EXERCISE TEXT
--------------------------------------------------

When we look at T 2 , the time from hover to select, we see a very different story. Here the hand-only technique was faster than gaze-hand (F 1,14 = 47.33, p < 0.0001), being on average 0.25 s faster per picture (Fig. 3(C)). Number of pictures again gives rise to a main effect (F 2,28 = 21.87, p < 0.0001) but again it is made more difficult to interpret due to a significant technique by number of pictures interaction (F 2,28 = 6.06, p < 0.01). This indicates that this time it is the gaze-hand condition that accounts for this increase and not the hand-only condition.

3.3 Sorting Accuracy and Error Analysis

We analyzed the sorting accuracy per block (N = 32) (see Table 1). The success rate is generally high for all trials. Error analysis revealed that users made significantly more mistakes in the 8-picture trials in the gaze-hand condition than hand-only (t(14) = 2.902, p < 0.012).
Table 1.

Average sorting accuracy (mean ± std) of the 15 participants made for each block.

--------------------------------------------------

MATERIAL FOR THIS EXERCISE
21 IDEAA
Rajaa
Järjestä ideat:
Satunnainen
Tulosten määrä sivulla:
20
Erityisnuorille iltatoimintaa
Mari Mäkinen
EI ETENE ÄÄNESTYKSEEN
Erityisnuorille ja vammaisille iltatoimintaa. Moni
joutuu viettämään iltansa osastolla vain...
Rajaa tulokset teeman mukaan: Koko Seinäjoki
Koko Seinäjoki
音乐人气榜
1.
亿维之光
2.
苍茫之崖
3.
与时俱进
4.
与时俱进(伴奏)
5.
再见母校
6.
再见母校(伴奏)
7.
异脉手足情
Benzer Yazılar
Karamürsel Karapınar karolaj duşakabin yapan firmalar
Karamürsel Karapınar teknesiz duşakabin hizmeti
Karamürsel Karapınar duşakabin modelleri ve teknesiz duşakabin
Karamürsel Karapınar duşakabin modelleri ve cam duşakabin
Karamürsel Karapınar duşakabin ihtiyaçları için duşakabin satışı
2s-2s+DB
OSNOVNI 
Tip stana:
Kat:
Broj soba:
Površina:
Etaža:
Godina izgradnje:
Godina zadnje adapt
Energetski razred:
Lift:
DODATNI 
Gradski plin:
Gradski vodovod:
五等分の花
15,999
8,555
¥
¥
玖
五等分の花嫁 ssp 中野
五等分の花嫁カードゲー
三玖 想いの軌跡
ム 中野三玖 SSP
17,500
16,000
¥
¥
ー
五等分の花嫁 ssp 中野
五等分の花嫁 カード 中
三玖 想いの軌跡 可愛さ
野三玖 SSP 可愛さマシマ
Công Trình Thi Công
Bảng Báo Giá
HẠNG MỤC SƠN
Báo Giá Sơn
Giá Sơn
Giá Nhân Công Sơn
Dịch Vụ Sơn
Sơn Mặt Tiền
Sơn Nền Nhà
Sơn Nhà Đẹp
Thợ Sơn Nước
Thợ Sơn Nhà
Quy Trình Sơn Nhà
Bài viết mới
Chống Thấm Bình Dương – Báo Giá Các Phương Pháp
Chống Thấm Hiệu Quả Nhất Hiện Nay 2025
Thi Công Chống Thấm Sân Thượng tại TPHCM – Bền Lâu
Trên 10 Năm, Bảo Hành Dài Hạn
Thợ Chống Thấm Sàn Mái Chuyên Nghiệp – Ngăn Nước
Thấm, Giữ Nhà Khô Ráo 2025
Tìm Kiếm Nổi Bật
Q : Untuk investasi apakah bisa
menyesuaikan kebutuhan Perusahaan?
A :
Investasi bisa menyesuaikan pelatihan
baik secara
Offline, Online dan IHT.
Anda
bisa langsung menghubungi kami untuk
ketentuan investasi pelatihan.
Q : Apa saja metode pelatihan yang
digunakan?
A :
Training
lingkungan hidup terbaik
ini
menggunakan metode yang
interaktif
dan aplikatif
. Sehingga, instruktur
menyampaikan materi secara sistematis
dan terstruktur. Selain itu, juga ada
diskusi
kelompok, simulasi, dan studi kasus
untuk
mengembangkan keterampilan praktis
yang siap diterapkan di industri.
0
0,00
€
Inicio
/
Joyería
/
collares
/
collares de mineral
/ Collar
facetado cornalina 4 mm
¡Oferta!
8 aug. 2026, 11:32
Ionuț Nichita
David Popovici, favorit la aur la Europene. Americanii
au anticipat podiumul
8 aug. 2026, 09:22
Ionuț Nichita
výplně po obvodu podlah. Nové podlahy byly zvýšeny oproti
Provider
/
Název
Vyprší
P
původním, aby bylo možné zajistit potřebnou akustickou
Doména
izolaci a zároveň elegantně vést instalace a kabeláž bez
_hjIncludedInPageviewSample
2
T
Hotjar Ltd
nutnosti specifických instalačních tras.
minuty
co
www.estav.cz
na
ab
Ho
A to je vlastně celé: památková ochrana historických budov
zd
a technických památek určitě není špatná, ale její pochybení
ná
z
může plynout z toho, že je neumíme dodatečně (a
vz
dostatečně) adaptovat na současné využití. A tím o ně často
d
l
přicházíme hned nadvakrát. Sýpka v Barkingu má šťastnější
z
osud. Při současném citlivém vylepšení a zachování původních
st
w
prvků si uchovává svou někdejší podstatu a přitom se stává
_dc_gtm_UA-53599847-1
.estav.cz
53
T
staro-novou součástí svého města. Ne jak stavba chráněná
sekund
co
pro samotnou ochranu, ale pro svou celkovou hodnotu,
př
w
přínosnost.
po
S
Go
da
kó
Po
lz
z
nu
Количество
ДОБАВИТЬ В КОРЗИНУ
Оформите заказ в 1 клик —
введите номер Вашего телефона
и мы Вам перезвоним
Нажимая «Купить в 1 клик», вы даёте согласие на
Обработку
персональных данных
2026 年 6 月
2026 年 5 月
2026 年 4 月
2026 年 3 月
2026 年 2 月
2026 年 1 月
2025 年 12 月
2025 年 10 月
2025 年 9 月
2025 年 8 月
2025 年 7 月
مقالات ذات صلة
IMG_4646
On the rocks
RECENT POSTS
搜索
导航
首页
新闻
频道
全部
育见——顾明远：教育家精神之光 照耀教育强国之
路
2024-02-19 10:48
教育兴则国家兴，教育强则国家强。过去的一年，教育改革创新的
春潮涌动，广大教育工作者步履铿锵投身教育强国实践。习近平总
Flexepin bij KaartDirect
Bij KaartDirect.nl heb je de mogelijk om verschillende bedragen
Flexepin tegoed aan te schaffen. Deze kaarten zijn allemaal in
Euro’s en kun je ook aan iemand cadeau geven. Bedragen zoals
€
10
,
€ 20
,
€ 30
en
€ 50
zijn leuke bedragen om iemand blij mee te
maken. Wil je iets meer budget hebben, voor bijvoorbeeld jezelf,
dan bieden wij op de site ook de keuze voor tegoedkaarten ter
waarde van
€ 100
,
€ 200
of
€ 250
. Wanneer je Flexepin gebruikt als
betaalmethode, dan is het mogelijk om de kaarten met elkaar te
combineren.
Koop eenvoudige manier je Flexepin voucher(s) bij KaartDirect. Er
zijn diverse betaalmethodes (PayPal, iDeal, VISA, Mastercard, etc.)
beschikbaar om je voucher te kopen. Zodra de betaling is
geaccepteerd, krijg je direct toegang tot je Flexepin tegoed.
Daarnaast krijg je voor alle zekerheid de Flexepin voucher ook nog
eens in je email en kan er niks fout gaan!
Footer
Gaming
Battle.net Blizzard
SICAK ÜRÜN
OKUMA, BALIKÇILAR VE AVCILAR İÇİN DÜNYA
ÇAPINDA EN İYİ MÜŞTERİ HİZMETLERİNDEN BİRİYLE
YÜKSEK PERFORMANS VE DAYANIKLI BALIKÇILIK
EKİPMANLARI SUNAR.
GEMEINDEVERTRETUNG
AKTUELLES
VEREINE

--------------------------------------------------

ACTIVITIES
- a) In the gaze-hand study excerpt, how much faster per picture was the hand-only technique on average for the time from hover to select?
- b) Print, word for word, everything in the records from the start down to the line containing "Karamürsel Karapınar karolaj", including both ends.

YOUR WRITTEN ANSWERS
- a) 0.25 s per picture

- b)
21 IDEAA
Rajaa
Järjestä ideat:
Satunnainen
Tulosten määrä sivulla:
20
Erityisnuorille iltatoimintaa
Mari Mäkinen
EI ETENE ÄÄNESTYKSEEN
Erityisnuorille ja vammaisille iltatoimintaa. Moni
joutuu viettämään iltansa osastolla vain...
Rajaa tulokset teeman mukaan: Koko Seinäjoki
Koko Seinäjoki
音乐人气榜
1.
亿维之光
2.
苍茫之崖
3.
与时俱进
4.
与时俱进(伴奏)
5.
再见母校
6.
再见母校(伴奏)
7.
异脉手足情
Benzer Yazılar
Karamürsel Karapınar karolaj duşakabin yapan firmalar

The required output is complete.